After leaving Isla del Sol, we took a bus from Copacabana to La Paz that had an unexpected interruption. We were ordered to get off the bus and watched as our bus drove onto a very sketchy looking barge. Fortunately we were able to follow our bus on a rickety boat across the channel. We spent that night in the capital, La Paz, and left for Cochabamba early in the morning.
After 3.5 weeks of travelling, we wanted our own room real bad. And we got one in the lovely one story house of Vita and René (our host great grandparents), in the tranquil Juan XXIII suburb of Cochabamba, Bolivia´s third largest city. Our neighbourhood was built by a community of ex-miners who moved to the city after the crash of the mining industry, and is now, economically, somewhere in the middle classes.

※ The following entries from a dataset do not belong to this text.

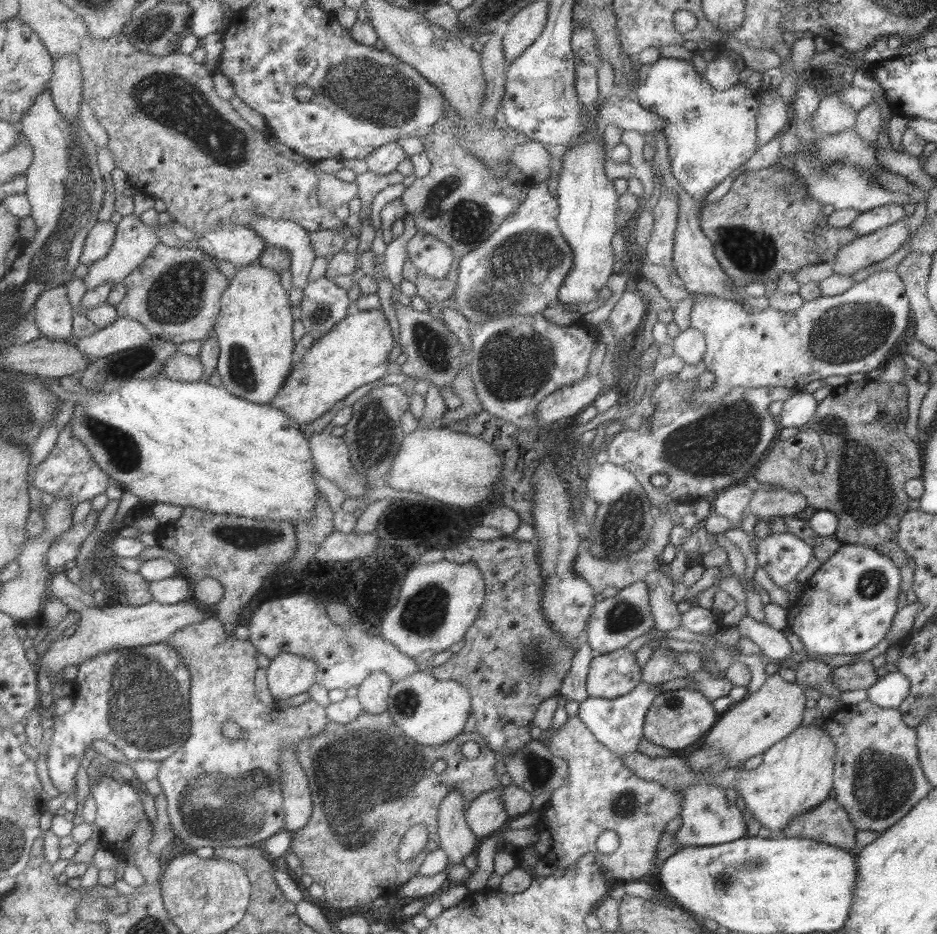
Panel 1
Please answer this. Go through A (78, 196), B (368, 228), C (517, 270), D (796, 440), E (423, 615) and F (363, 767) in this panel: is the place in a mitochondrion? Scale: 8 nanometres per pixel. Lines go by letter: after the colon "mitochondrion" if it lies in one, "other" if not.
A: mitochondrion
B: other
C: mitochondrion
D: other
E: mitochondrion
F: mitochondrion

Cochabamba was also the site of the (in)famous water wars of 2000 when the city´s water system was sold to Bechtel and the entire city was up in arms. René told us recently that the neighbourhood wells from which we get our water - that were built and are maintained by the neighbourhood commitee - were "given" to the giant multinational as well during the privatization. Needless to say, René spent two weeks in the street with the vast majority of Cochabambinos.

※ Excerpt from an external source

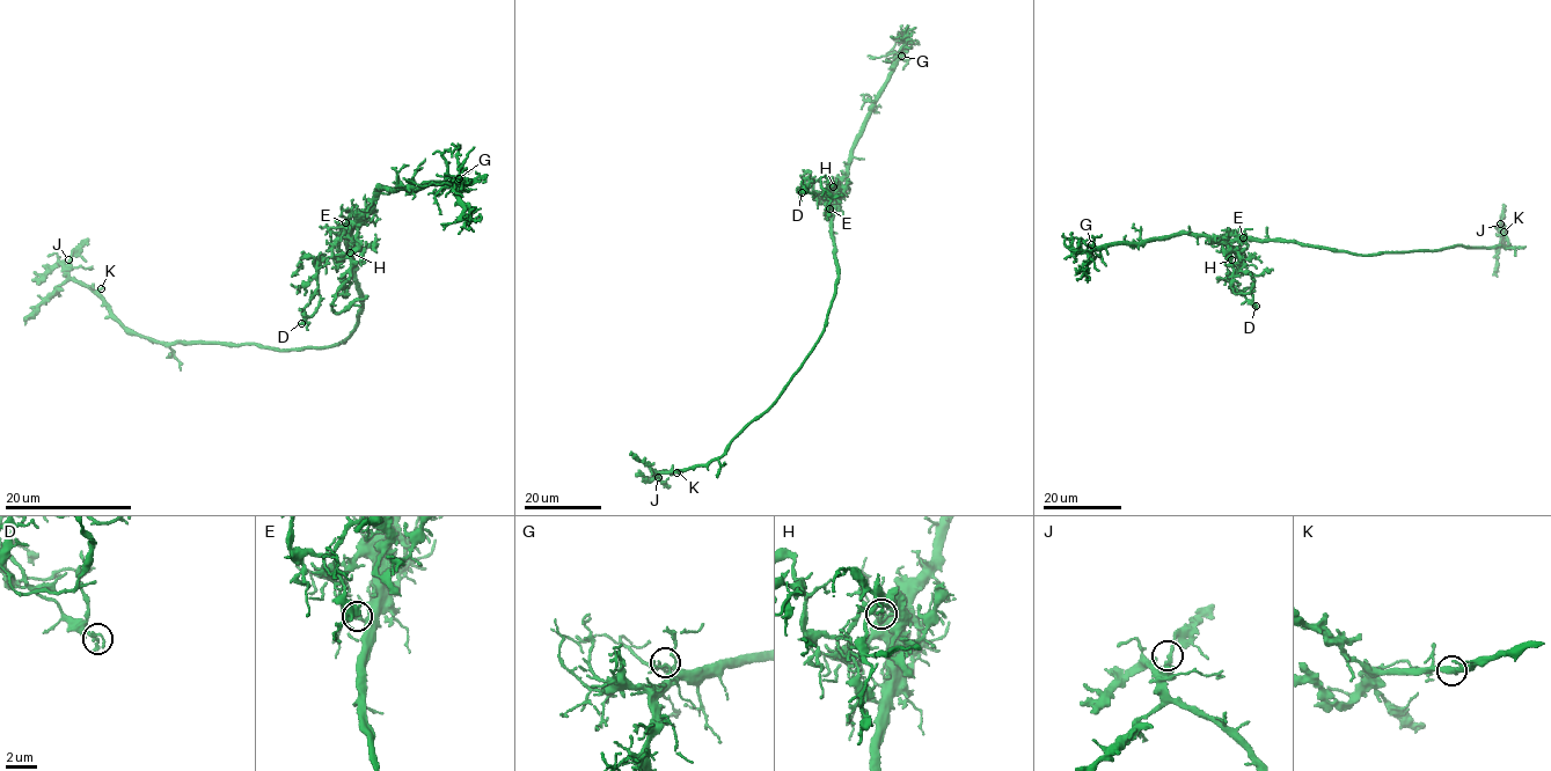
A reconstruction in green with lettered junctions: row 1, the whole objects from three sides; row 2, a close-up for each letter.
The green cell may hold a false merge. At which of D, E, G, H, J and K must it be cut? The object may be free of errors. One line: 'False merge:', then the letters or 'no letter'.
False merge: H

Vita cooks all our meals, and when they´re ready, she yells LEAH! or sometimes LIYAH!, because she can´t say jeff´s name. Once she tried and it came out something like jack or jesse or Chuh. Jeff now goes by the name Miguelito. We go to spanish school in the mornings and in the afternoons we wander around the city or lie in our room and read (jeff reads the dictionary and his grammar book). The city has some amazingly crowded markets, many beggars, lots of ice cream, good italian food, fresh squeezed orange juice vendors on every corner, lovely plazas, and very few gringos. If you want to have a secret language that no one can understand, just show up here and speak english. Don´t worry about those other white people you might bump into, they probably speak german.

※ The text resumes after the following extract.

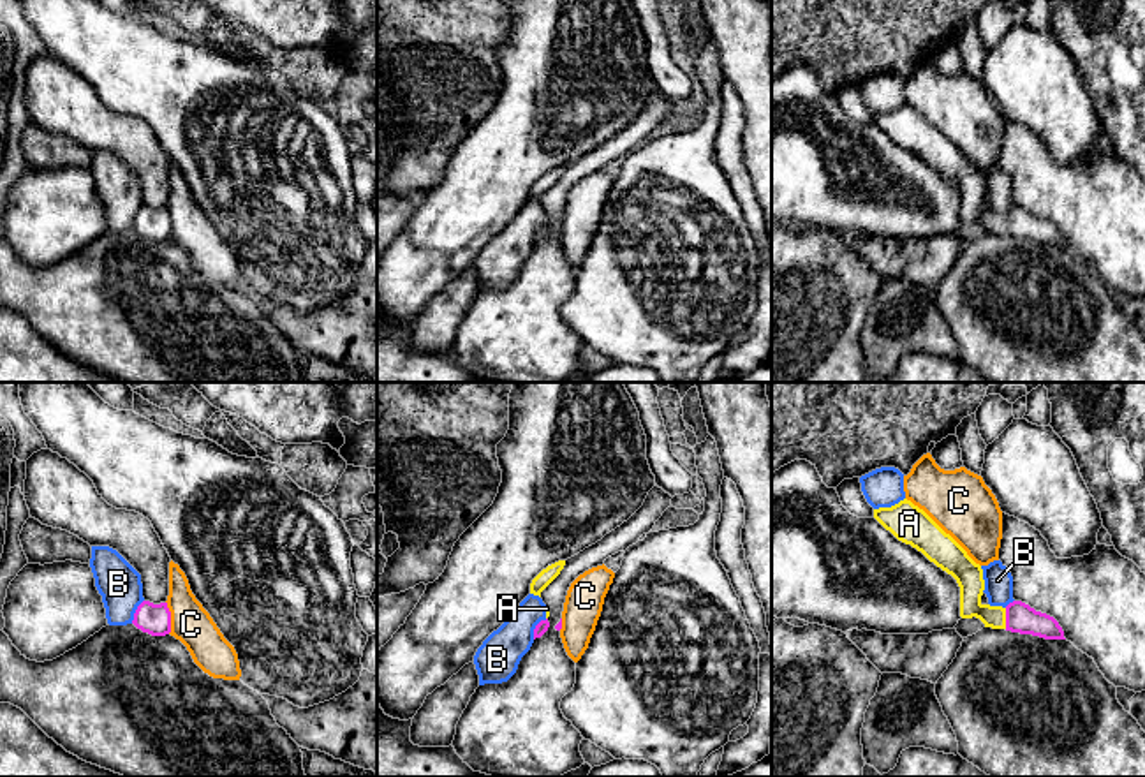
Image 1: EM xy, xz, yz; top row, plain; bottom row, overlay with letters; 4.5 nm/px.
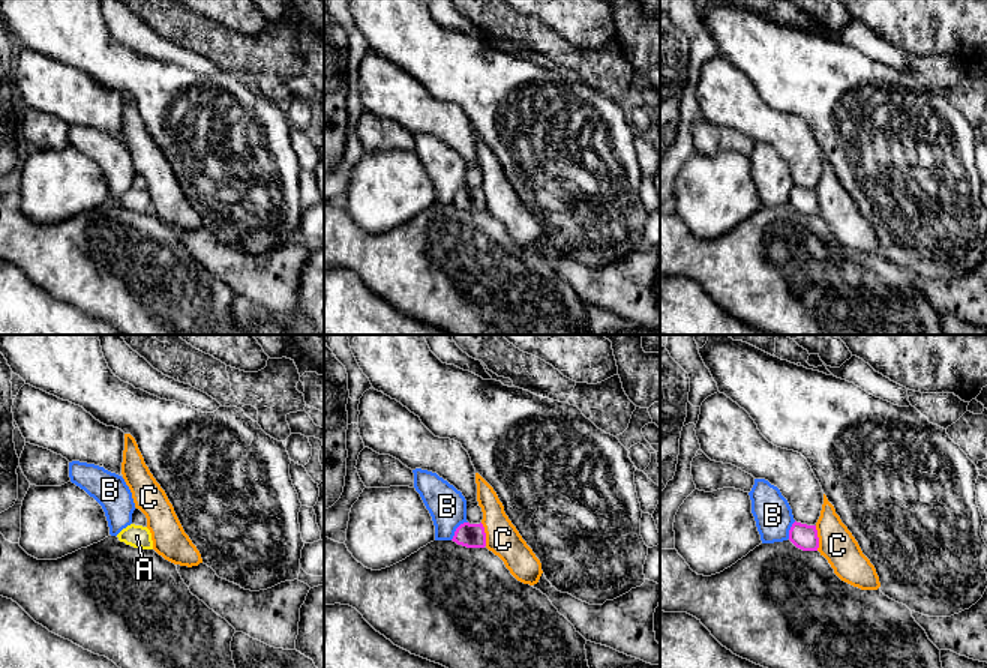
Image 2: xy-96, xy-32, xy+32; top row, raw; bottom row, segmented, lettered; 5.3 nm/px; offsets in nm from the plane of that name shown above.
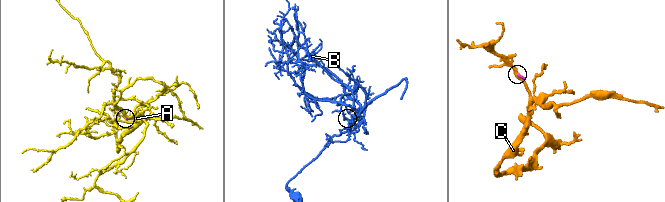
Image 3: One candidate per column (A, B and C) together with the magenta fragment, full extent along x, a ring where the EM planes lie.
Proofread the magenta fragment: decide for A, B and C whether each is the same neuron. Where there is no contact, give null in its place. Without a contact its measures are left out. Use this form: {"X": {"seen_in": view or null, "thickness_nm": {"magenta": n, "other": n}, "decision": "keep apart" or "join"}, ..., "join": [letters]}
{"A": {"seen_in": "yz", "thickness_nm": {"magenta": 140, "other": 120}, "decision": "join"}, "B": {"seen_in": "xz", "thickness_nm": {"magenta": 60, "other": 200}, "decision": "keep apart"}, "C": {"seen_in": "xy", "thickness_nm": {"magenta": 140, "other": 180}, "decision": "keep apart"}, "join": ["A"]}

In sum, Vita and René our an incredibly, always laughing, cute couple who mumble to us in Spanish without moving their lips and love describing Bolivian traditions and foods and inevitably bicker (while chuckling) over the smallest details in their stories. René especially likes to talk about a type of chicha (fermented maize beverage) that´s called chicha chernobyl. Great name. One time he told us about how a gang of transexual prostitutes mugged him in Sao Paulo. When he was searching for the Spanish word for transexual, Vita muttered while chewing, "lesbianas." René wasnt satisfied with that answer. Another time, René got us to chant "Viva Bolivia" and then "Muera Manfred." Manfred is the current prefect of Cochabamba.

The family on the patio: René, Vita, Melanie (the baby) and Nico (the one with the white fur).
The New Years lunch that lasted from 3pm to midnight. We left at 6.

Leah´s rendering of Pinocho, the cat that sort of lives with us.